- JOB ITEM: Each line of the entries that mentions the string "https" needs to be reported.

*** DATA SUPPLIED ***

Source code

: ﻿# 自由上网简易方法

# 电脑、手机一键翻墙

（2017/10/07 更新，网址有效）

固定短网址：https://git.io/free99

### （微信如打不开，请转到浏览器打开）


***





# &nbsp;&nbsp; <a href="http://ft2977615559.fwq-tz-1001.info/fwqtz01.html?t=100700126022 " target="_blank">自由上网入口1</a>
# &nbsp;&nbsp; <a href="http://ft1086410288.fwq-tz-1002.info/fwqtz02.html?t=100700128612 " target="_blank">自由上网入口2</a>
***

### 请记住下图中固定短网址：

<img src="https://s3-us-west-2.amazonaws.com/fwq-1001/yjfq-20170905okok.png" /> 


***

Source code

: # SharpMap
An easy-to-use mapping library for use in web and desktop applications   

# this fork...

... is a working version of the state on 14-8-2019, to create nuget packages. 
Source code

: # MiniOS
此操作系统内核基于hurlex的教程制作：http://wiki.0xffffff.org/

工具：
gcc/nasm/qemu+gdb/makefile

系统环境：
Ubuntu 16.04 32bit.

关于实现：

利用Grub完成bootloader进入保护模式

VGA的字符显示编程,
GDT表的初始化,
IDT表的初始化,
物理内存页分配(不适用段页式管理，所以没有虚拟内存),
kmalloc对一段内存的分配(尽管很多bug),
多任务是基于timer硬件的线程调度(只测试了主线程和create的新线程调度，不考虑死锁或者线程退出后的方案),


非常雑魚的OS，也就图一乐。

*** End of DATA SUPPLIED ***

- RESPONSE TO THE EXERCISE:
固定短网址：https://git.io/free99
<img src="https://s3-us-west-2.amazonaws.com/fwq-1001/yjfq-20170905okok.png" /> 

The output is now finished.